Another common issue during ultrasonic welding of metals is sticking/welding of the sonotrode tip and/or anvil to the workpiece. The magnitude of sticking is a function of weldment materials, weld tooling design, and welding parameters employed. When sticking forces are low, removing the tools, both the sonotrode and anvil, from the workpiece or weldment typically does not cause any damage. However, when the sticking force is high, pulling the tool off the weld can damage the weld or deform the workpiece or weldment. The deformation problem worsens with thinner gauge workpieces. Further, even if no workpiece deformation results, stresses induced into the joint or weld when pulling the tool off may have a negative influence on the weld properties. Accordingly, it is desirable to have some mechanism or device for detaching a stuck ultrasonic welding tool.

SUMMARY OF THE INVENTION

Accordingly, the present invention is an apparatus and method for vibration control during ultrasonic metal welding and part release upon the completion of the welding process. The method includes the steps of utilizing a mechanism mounted adjacent to the sonotrode to hold the weldment in position during welding and potentially while the sonotrode is withdrawn and, if necessary, using the mechanism to detach the weldment from the sonotrode.

○ ○ ○ ○

**Instruction**: Carry on the text about ultrasonic metal welding, picking up after its last sentence.

[Stored items]
○ ○ ○ ○

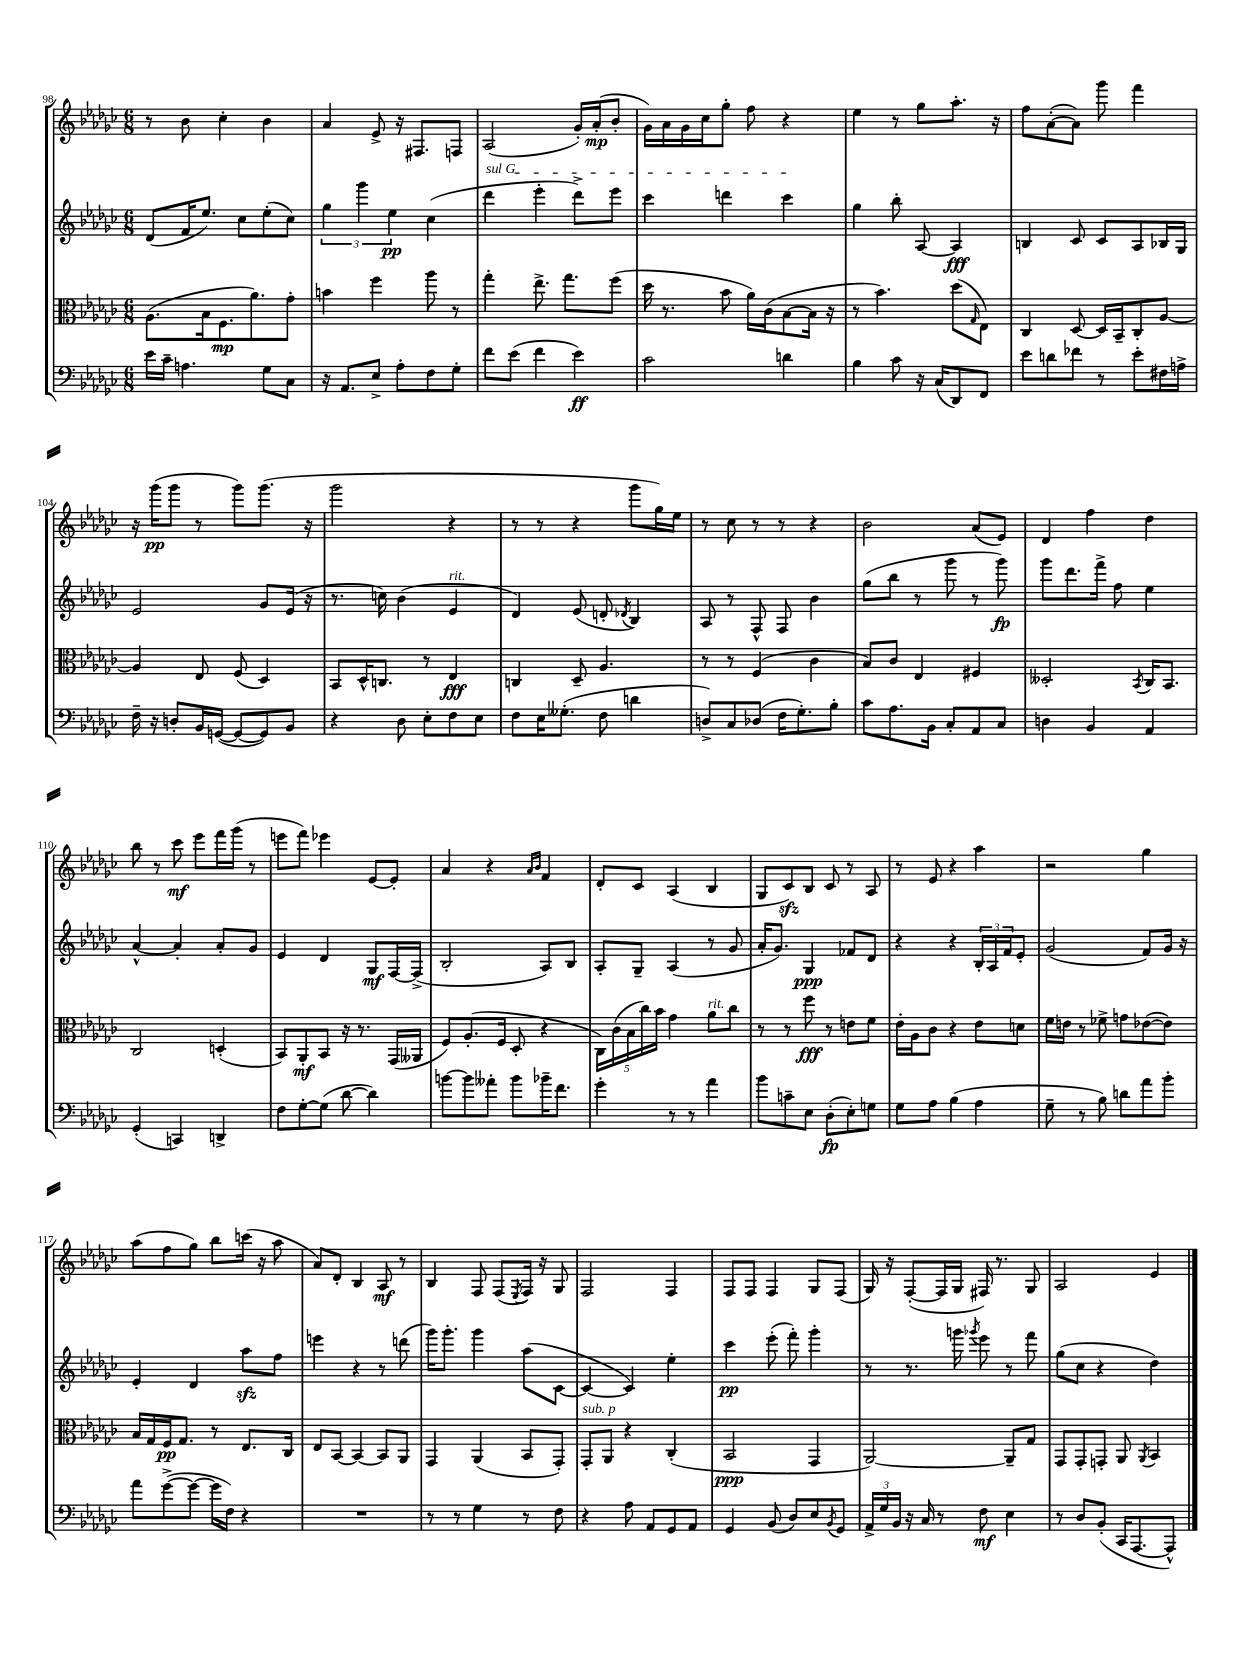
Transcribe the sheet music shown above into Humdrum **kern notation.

**kern	**kern	**kern	**kern
*staff4	*staff3	*staff2	*staff1
*clefF4	*clefC3	*clefG2	*clefG2
*k[b-e-a-d-g-c-]	*k[b-e-a-d-g-c-]	*k[b-e-a-d-g-c-]	*k[b-e-a-d-g-c-]
*M6/8	*M6/8	*M6/8	*M6/8
16e-	(8.A-	(8d-	8r
16c-~	.	.	.
4.A	.	16f	8b-
.	16B-	8.ee-)	.
.	8.F	.	4cc-'
.	.	8cc-	.
.	8.a-)	.	.
8G-	.	(8ee-'	4b-
8C-	8g-'	8cc-)	.
=	=	=	=
16r	4b	6gg-	4a-
8.AA-	.	.	.
.	.	6ggg-	.
8E-^	4ff	.	8e-^
.	.	6ee-	.
8A-'	.	.	16r
.	.	.	8.F#
8F	8aa-	(4cc-	.
8G-'	8r	.	8F
=	=	=	=
8f	4gg-'	4ddd-	(2A-
(8e-	.	.	.
4f	8.ee-^	4eee-'	.
.	8.gg-	.	.
4e-)	.	8ddd-^)	16g-')
.	.	.	(16a-'
.	(8ff	8eee-	8b-'
=	=	=	=
2c-	16dd-	4ccc-	16g-)
.	8.r	.	16a-
.	.	.	16g-
.	.	.	16cc-
.	8b-	4ddd	8gg-'
.	16a-)	.	8ff
.	(16c-	.	.
4d	[8B-	4ccc-	4r
.	16B-]	.	.
.	16r	.	.
=	=	=	=
4B-	8r	4gg-	4ee-
.	4.b-)	.	.
8c-	.	8bb-'	8r
16r	.	[8A-	8gg-
(16C-	.	.	.
8DD-)	(8dd-	4A-]	8.aa-'
.	16qqG-	.	.
8FF	8E-)	.	.
.	.	.	16r
=	=	=	=
8e-	4C-	4B	8ff
8d	.	.	([8a-'
8f-	[8D-	8c-	8a-])
8r	16D-]	8c-	8ggg-
.	16BB-~	.	.
8e-'	8C-'	8A-	4fff
16F#	[8A-	16B-	.
16A^	.	16G-	.
=	=	=	=
16F~	4A-]	2e-	16r
16r	.	.	(16ggg-
8D'	.	.	8ggg-
16BB-	8E-	.	8r
([16GG	.	.	.
8GG_	(8F	.	8ggg-)
8GG])	4D-)	8g-	(8.ggg-
8BB-	.	(16e-	.
.	.	16r	16r
=	=	=	=
4r	8BB-	8.r	2ggg-
.	16D-^^	.	.
.	8.C	16cc)	.
8D-	.	(4b-	.
8E-'	8r	.	.
8F	4E-	4e-	4r
8E-	.	.	.
=	=	=	=
8F	4C	4d-)	8r
16E-	.	.	8r
(8.G--'	.	.	.
.	8D-~	(8e-	4r
8F	4.A-	8d'	.
.	.	8qd-	.
4d	.	4B-)	8ggg-
.	.	.	16gg-)
.	.	.	16ee-
=	=	=	=
8D^)	8r	8A-	8r
8C-	8r	8r	8cc-
(8D-	(4F	8F^^	8r
16F	.	8F	8r
8.G-')	.	.	.
.	4c-	4b-	4r
8B-'	.	.	.
=	=	=	=
8c-	8B-)	(8gg-	2b-
8.A-	8c-	8bb-	.
.	4E-	8r	.
16BB-	.	.	.
8C-'	.	8ggg-	.
8AA-	4F#	8r	(8a-
8C-	.	8ggg-)	8e-)
=	=	=	=
4D	2D--'	8ggg-	4d-
.	.	8.ddd-	.
4BB-	.	.	4ff
.	.	16fff^	.
.	.	8ff	.
.	8qBB-	.	.
4AA-	16C-	4ee-	4dd-
.	8.BB-	.	.
=	=	=	=
(4GG-'	2C-	[4a-^^	8bb-
.	.	.	8r
4CC)	.	4a-']	8ccc-
.	.	.	8eee-
4DD^	(4D'	8a-'	16fff
.	.	.	(16ggg-
.	.	8g-	8r
=	=	=	=
8F	8BB-)	4e-	8eee
[8G-'	8AA-'	.	8fff)
(8G-]	8BB-	4d-	4eee-
[8d-	16r	.	.
.	8.r	.	.
4d-])	.	8G-	[8e-
.	(16GG-	[16F	8e-']
.	16AA--	(16F^]	.
=	=	=	=
[8b	8F)	2B-'	4a-
8b]	(8.A-'	.	.
8a--'	.	.	4r
.	16F	.	.
8b	8D-'	.	.
.	.	.	16qqa-
.	.	.	16qqb-
16b-~	4r	8A-)	4f
8.f	.	.	.
.	.	8B-	.
=	=	=	=
4g-'	20C-)	8A-'	8d-'
.	(20c-	.	.
.	20B-	.	.
.	.	8G-~	8c-
.	20cc-)	.	.
.	20b-	.	.
8r	4g-	(4A-	(4A-
8r	.	.	.
4a-	8a-	8r	4B-
.	8cc-	8g-	.
=	=	=	=
8b-	8r	16a-'	8G-
.	.	8.g-)	.
8c~	8r	.	8c-)
8E-	8ff	4G-	8B-
(8D-'	8r	.	8c-
8E-')	8e	8f-	8r
8G	8f	8d-	8A-
=	=	=	=
8G-	16e-'	4r	8r
.	16A-	.	.
8A-	8c-	.	8e-
(4B-	4r	4r	4r
4A-	8e-	24B-'	4aa-
.	.	24A-	.
.	.	24f	.
.	8d	8e-'	.
=	=	=	=
8G-~	16f	(2g-	2r
.	16e	.	.
8r	8r	.	.
8B-)	8f-^	.	.
8d	8g	.	.
8a-	([8e-	8f)	4gg-
8b-'	8e-])	16g-	.
.	.	16r	.
=	=	=	=
8a-	16B-	4e-'	(8aa-
.	16G-	.	.
([8g-^	16F	.	8ff
.	8.G-	.	.
8g-_	.	4d-	8gg-)
16g-]	8r	.	8bb-
16F)	.	.	.
4r	8.E-	8aa-	(16ccc
.	.	.	16r
.	.	8ff	8aa-
.	16C-	.	.
=	=	=	=
2.r	8E-	4eee	8a-)
.	[8BB-	.	8d-'
.	4BB-_	4r	4B-
.	8BB-]	8r	8A-
.	8AA-	(8ddd	8r
=	=	=	=
8r	4GG-	16ggg-)	4B-
.	.	8.ggg-'	.
8r	.	.	.
4G-	(4AA-	4ggg-	8F
.	.	.	(8F
.	.	.	8qE-
8r	8BB-	(8aa-	16F)
.	.	.	16r
8F	8GG-')	[8c-	8G-
=	=	=	=
4r	8GG-'	4c-_	2F
.	8AA-	.	.
8A-	4r	4c-])	.
8AA-	.	.	.
8GG-	(4C-'	4ee-'	4F
8AA-	.	.	.
=	=	=	=
4GG-	2BB-	4ccc-	8F
.	.	.	8F
(8BB-	.	(8eee-'	4F
8D-)	.	8fff')	.
8E-	4GG-	4ggg-'	8G-
8qBB-	.	.	.
8GG-	.	.	(8F
=	=	=	=
24AA-^	[2AA-)	8r	16G-)
24G-	.	.	.
.	.	.	16r
24BB-	.	.	.
16r	.	8.r	([8F'
16C-	.	.	.
8r	.	.	16F]
.	.	16ggg	16G-
.	.	8qggg-	.
8F	.	8eee-	16F#)
.	.	.	8.r
4E-	8AA-~]	8r	.
.	8G-	8fff	8G-
=	=	=	=
8r	8GG-	(8gg-	2A-
8D-	8GG-'	8cc-	.
(8BB-'	8GG'	4r	.
16CC-	8AA-	.	.
[8.AAA-	.	.	.
.	8qAA-	.	.
.	4BB-	4dd-)	4e-
8AAA-^^])	.	.	.
==	==	==	==
*-	*-	*-	*-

○ ○ ○ ○

**Response to the exercise**:
In one embodiment, rotating the weldment, the sonotrode and/or the anvil provides a twist, rotary or angular motion relative to the sonotrode axis to effect a release of the ultrasonic welding device from the weldment. The rotation may be about the axis of the sonotrode and in the plane of the weldment or the axis of rotation may be transverse to the weldment and in the same plane as the sonotrode axis. In some instances, it may be a combination of both.

In an additional embodiment, the ultrasonic welding apparatus includes a mechanism located adjacent to or near the sonotrode to hold the weldment when retracting the sonotrode. In an alternative embodiment, mechanisms located on each side of the weldment operate to remove either the anvil and/or the sonotrode from the weldment.

In a further embodiment of the invention, a mechanism located adjacent to or near the sonotrode holds the workpiece or weldment stationary while the sonotrode and/or anvil rotate to detach the workpiece from the sonotrode or anvil.

A further embodiment of the invention includes a clamp mechanism having a clamping area or pad located adjacent to the sonotrode or anvil. The clamp mechanism provides vibration control, noise mitigation, and a more uniform boundary condition during welding and facilitates part release upon the completion of the welding process. Clamp material can be selected to achieve optimal damping, surface marking, durability, and welding characteristics.

Further areas of applicability of the present invention will become apparent from the detailed description provided hereinafter. It should be understood that the detailed description and specific examples, while indicating the preferred embodiment of the invention, are intended for purposes of illustration only and are not intended to limit the scope of the invention.

BRIEF DESCRIPTION OF THE DRAWINGS

The present invention will become more fully understood from the detailed description and the accompanying drawings, wherein:

FIG. 1 is a schematic view of an ultrasonic welding apparatus according to one embodiment of the present invention.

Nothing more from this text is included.